- GOAL:
Can you return every one of the rows below unchanged, character for character?
** begin SUPPLIED ENTRIES **
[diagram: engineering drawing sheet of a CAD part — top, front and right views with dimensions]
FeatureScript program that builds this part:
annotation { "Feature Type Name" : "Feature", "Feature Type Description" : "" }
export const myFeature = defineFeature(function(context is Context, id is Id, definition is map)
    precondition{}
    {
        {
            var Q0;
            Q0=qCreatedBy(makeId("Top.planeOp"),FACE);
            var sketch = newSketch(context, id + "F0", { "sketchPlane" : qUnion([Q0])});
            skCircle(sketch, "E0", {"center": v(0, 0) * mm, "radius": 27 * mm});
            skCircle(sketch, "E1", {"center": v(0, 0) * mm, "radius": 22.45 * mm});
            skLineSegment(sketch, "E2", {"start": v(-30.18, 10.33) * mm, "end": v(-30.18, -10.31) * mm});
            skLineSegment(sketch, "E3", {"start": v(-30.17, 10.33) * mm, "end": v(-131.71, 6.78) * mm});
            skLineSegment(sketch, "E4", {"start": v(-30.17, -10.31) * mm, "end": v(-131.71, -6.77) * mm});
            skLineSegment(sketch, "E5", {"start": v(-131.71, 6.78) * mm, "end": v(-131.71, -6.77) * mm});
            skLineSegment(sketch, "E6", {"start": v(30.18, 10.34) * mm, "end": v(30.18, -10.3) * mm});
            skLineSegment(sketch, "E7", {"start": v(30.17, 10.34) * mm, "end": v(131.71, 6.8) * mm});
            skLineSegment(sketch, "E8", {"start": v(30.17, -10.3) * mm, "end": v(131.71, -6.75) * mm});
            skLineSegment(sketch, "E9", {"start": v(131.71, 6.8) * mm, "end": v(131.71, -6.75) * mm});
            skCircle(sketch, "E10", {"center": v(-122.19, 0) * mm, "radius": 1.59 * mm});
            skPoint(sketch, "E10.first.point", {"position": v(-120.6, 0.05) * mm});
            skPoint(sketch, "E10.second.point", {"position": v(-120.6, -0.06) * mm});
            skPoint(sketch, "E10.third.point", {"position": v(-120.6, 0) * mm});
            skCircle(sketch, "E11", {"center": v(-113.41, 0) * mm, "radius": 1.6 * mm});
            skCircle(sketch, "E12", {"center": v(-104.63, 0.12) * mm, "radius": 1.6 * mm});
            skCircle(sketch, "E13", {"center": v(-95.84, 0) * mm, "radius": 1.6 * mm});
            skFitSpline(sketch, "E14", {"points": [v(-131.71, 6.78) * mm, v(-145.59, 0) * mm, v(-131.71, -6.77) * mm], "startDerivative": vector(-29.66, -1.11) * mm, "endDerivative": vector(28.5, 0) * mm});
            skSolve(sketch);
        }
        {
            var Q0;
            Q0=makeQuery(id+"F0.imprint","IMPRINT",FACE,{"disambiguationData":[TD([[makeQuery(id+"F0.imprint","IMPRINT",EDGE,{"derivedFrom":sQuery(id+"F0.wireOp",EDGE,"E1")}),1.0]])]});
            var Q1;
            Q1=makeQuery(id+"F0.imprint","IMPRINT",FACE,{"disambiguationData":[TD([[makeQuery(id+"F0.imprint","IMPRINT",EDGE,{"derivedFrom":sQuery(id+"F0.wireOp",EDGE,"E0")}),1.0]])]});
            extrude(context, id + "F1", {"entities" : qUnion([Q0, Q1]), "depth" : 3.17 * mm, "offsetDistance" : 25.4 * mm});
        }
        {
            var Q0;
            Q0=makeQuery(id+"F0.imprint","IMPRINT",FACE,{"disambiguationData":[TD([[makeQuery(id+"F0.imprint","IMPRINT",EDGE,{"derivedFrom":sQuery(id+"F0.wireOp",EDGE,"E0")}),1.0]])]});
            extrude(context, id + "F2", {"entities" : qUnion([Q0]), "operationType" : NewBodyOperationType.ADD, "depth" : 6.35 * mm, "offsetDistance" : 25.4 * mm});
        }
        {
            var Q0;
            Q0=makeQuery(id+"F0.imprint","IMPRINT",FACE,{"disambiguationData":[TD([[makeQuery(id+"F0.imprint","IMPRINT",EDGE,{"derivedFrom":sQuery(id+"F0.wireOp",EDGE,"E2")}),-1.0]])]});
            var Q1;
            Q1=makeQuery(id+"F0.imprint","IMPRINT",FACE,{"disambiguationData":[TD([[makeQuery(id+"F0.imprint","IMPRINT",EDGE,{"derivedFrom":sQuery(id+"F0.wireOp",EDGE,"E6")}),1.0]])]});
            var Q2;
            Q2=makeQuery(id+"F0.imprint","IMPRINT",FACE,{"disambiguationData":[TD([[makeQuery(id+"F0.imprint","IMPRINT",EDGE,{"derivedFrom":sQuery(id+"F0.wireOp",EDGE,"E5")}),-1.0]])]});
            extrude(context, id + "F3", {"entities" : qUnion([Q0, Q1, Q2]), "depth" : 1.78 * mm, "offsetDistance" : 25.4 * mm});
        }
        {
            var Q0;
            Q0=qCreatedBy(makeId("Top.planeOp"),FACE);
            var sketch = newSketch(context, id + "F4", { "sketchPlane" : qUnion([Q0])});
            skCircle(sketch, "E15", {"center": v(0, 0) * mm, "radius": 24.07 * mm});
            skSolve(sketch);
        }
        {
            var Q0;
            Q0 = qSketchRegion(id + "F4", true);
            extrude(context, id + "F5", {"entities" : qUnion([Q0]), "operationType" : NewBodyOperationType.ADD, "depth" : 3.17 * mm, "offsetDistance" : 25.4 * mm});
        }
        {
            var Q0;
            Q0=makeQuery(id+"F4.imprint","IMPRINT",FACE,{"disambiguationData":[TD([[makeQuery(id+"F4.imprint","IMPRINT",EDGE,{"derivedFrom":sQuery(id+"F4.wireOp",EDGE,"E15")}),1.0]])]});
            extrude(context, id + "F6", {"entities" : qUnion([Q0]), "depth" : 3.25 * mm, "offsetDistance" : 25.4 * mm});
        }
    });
** end SUPPLIED ENTRIES **
- ANSWER TO THIS PROBLEM:
[diagram: engineering drawing sheet of a CAD part — top, front and right views with dimensions]
FeatureScript program that builds this part:
annotation { "Feature Type Name" : "Feature", "Feature Type Description" : "" }
export const myFeature = defineFeature(function(context is Context, id is Id, definition is map)
    precondition{}
    {
        {
            var Q0;
            Q0=qCreatedBy(makeId("Top.planeOp"),FACE);
            var sketch = newSketch(context, id + "F0", { "sketchPlane" : qUnion([Q0])});
            skCircle(sketch, "E0", {"center": v(0, 0) * mm, "radius": 27 * mm});
            skCircle(sketch, "E1", {"center": v(0, 0) * mm, "radius": 22.45 * mm});
            skLineSegment(sketch, "E2", {"start": v(-30.18, 10.33) * mm, "end": v(-30.18, -10.31) * mm});
            skLineSegment(sketch, "E3", {"start": v(-30.17, 10.33) * mm, "end": v(-131.71, 6.78) * mm});
            skLineSegment(sketch, "E4", {"start": v(-30.17, -10.31) * mm, "end": v(-131.71, -6.77) * mm});
            skLineSegment(sketch, "E5", {"start": v(-131.71, 6.78) * mm, "end": v(-131.71, -6.77) * mm});
            skLineSegment(sketch, "E6", {"start": v(30.18, 10.34) * mm, "end": v(30.18, -10.3) * mm});
            skLineSegment(sketch, "E7", {"start": v(30.17, 10.34) * mm, "end": v(131.71, 6.8) * mm});
            skLineSegment(sketch, "E8", {"start": v(30.17, -10.3) * mm, "end": v(131.71, -6.75) * mm});
            skLineSegment(sketch, "E9", {"start": v(131.71, 6.8) * mm, "end": v(131.71, -6.75) * mm});
            skCircle(sketch, "E10", {"center": v(-122.19, 0) * mm, "radius": 1.59 * mm});
            skPoint(sketch, "E10.first.point", {"position": v(-120.6, 0.05) * mm});
            skPoint(sketch, "E10.second.point", {"position": v(-120.6, -0.06) * mm});
            skPoint(sketch, "E10.third.point", {"position": v(-120.6, 0) * mm});
            skCircle(sketch, "E11", {"center": v(-113.41, 0) * mm, "radius": 1.6 * mm});
            skCircle(sketch, "E12", {"center": v(-104.63, 0.12) * mm, "radius": 1.6 * mm});
            skCircle(sketch, "E13", {"center": v(-95.84, 0) * mm, "radius": 1.6 * mm});
            skFitSpline(sketch, "E14", {"points": [v(-131.71, 6.78) * mm, v(-145.59, 0) * mm, v(-131.71, -6.77) * mm], "startDerivative": vector(-29.66, -1.11) * mm, "endDerivative": vector(28.5, 0) * mm});
            skSolve(sketch);
        }
        {
            var Q0;
            Q0=makeQuery(id+"F0.imprint","IMPRINT",FACE,{"disambiguationData":[TD([[makeQuery(id+"F0.imprint","IMPRINT",EDGE,{"derivedFrom":sQuery(id+"F0.wireOp",EDGE,"E1")}),1.0]])]});
            var Q1;
            Q1=makeQuery(id+"F0.imprint","IMPRINT",FACE,{"disambiguationData":[TD([[makeQuery(id+"F0.imprint","IMPRINT",EDGE,{"derivedFrom":sQuery(id+"F0.wireOp",EDGE,"E0")}),1.0]])]});
            extrude(context, id + "F1", {"entities" : qUnion([Q0, Q1]), "depth" : 3.17 * mm, "offsetDistance" : 25.4 * mm});
        }
        {
            var Q0;
            Q0=makeQuery(id+"F0.imprint","IMPRINT",FACE,{"disambiguationData":[TD([[makeQuery(id+"F0.imprint","IMPRINT",EDGE,{"derivedFrom":sQuery(id+"F0.wireOp",EDGE,"E0")}),1.0]])]});
            extrude(context, id + "F2", {"entities" : qUnion([Q0]), "operationType" : NewBodyOperationType.ADD, "depth" : 6.35 * mm, "offsetDistance" : 25.4 * mm});
        }
        {
            var Q0;
            Q0=makeQuery(id+"F0.imprint","IMPRINT",FACE,{"disambiguationData":[TD([[makeQuery(id+"F0.imprint","IMPRINT",EDGE,{"derivedFrom":sQuery(id+"F0.wireOp",EDGE,"E2")}),-1.0]])]});
            var Q1;
            Q1=makeQuery(id+"F0.imprint","IMPRINT",FACE,{"disambiguationData":[TD([[makeQuery(id+"F0.imprint","IMPRINT",EDGE,{"derivedFrom":sQuery(id+"F0.wireOp",EDGE,"E6")}),1.0]])]});
            var Q2;
            Q2=makeQuery(id+"F0.imprint","IMPRINT",FACE,{"disambiguationData":[TD([[makeQuery(id+"F0.imprint","IMPRINT",EDGE,{"derivedFrom":sQuery(id+"F0.wireOp",EDGE,"E5")}),-1.0]])]});
            extrude(context, id + "F3", {"entities" : qUnion([Q0, Q1, Q2]), "depth" : 1.78 * mm, "offsetDistance" : 25.4 * mm});
        }
        {
            var Q0;
            Q0=qCreatedBy(makeId("Top.planeOp"),FACE);
            var sketch = newSketch(context, id + "F4", { "sketchPlane" : qUnion([Q0])});
            skCircle(sketch, "E15", {"center": v(0, 0) * mm, "radius": 24.07 * mm});
            skSolve(sketch);
        }
        {
            var Q0;
            Q0 = qSketchRegion(id + "F4", true);
            extrude(context, id + "F5", {"entities" : qUnion([Q0]), "operationType" : NewBodyOperationType.ADD, "depth" : 3.17 * mm, "offsetDistance" : 25.4 * mm});
        }
        {
            var Q0;
            Q0=makeQuery(id+"F4.imprint","IMPRINT",FACE,{"disambiguationData":[TD([[makeQuery(id+"F4.imprint","IMPRINT",EDGE,{"derivedFrom":sQuery(id+"F4.wireOp",EDGE,"E15")}),1.0]])]});
            extrude(context, id + "F6", {"entities" : qUnion([Q0]), "depth" : 3.25 * mm, "offsetDistance" : 25.4 * mm});
        }
    });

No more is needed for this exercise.